CLEARWATER, Fla. – Martha Heft was 5 years old when she became fascinated by her mother’s pedal sewing machine. A natural from the start, she quickly picked up the skill and developed a hobby she has enjoyed for the past 94 years.
“I took home economics in high school because I knew with sewing, I would have no trouble getting an A,” Heft said. “It’s a joy, an accomplishment and a pleasure.”
Now 99, a grandmother of eight and great-grandmother of 16, she is using her love of sewing to help others, both locally and internationally, one stitch at a time.
Heft has helped create 670 quilts that have been distributed to local non-profits, dozens of dresses for underprivileged little girls in Haiti after a massive earthquake rattled the island in 2010, and most recently, over 60 dresses for little girls in Puerto Rico, following the death and destruction Hurricane Maria caused last September.
The handmade dresses are created from donated pillowcases, which Heft transforms until the finished product is incomparable to its original state.
Heft’s granddaughter and her husband, who serves as the Palm Beach County Sheriff’s Office’s community outreach coordinator, flew to Puerto Rico last month to hand-deliver the delicate dresses to little girls at Regazo de Paz, a children’s home in Aguadilla that houses up to 15 orphaned or abused children up to the age of 8.
“They were beautiful, each one had its own special touch,” said Magdalena Jimenez, the executive director of the children’s home, through tears. “We need people with the heart this lady has…it’s a blessing to know people like that.”
The dresses come in different sizes and colors and are adorned with various trims, pockets and collars.
Attached to each dress was a unique and inspirational note written in Spanish.
"Smile because we love you," one read.
Heft’s love of sewing is evident as one strolls around her humble Clearwater, Fla. home.

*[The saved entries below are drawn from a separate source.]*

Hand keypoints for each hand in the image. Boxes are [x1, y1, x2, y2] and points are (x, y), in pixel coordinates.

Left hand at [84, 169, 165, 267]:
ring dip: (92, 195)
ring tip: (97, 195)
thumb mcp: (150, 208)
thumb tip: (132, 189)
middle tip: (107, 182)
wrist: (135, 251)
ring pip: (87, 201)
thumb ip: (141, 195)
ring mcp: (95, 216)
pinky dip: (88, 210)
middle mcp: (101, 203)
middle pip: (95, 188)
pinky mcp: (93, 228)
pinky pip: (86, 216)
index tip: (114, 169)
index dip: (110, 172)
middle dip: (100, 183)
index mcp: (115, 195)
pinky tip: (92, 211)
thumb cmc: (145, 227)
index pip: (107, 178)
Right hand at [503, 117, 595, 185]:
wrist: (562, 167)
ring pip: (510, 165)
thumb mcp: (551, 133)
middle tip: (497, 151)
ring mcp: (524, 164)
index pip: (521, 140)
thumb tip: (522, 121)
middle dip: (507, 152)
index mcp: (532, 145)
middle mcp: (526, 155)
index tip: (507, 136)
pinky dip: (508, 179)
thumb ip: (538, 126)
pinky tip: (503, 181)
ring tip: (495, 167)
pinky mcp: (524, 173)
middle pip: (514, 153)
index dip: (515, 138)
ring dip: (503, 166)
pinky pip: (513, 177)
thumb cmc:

Her treasured sewing machine and a bowl full of pins replace plates and cups on her dining room table. Drying racks for damp clothes have another use under her roof—to hold large vibrant quilts, each with its own theme and color scheme. One of two sofas in her bright living room carries small mountains of little dresses, so delicate and innocent, you might think they were made for a doll.
Shelves holding folded pillowcases and hundreds of pieces of scrap fabric line an entire room of her home dedicated to her hobby. Post-its are pinned to each folded fabric piece with planned measurements written in Heft’s neat cursive handwriting.
The Ohio native gathers for a few hours every Monday with about six other women at Heritage United Methodist Church to sew dresses and quilts, and sneaks in a few hours of sewing during the week for what she calls “her addiction.”
She is overwhelmed with joy when she sees how many donations her church receives, but says she still needs more scrap cotton fabric, cotton pillowcases, quilt batting and thread to keep up with the demand of her charitable work.
The only day you won’t find her sewing? Sunday.
Sundays, she said as she methodically folds colorful pieces of fabric, are meant for rest.
“Our church’s mission motto is ‘across the street and around the world’,” said Jean Albert, one of Heft’s three daughters. “So, we do the quilts locally and then the pillowcase dresses go internationally.”
Albert said her mother wears her heart on her sleeve and has always loved charity work.
“She’s an inspiration,” Albert said. “We kind of have to pinch ourselves to remember that she is the age she is and she stays as active as she does.”
Heft said she hopes her legacy will teach people to use God as their partner to find contentment in life and hopes she can keep sewing for years to come.
“I hope God graces me five more years when you see all the fabric my daughter and I have to sew!” she said.
Heft said that because her 100th birthday falls on a Thursday this year, she still plans to sew, but will find time to celebrate at a party she says her three daughters are busy planning for her.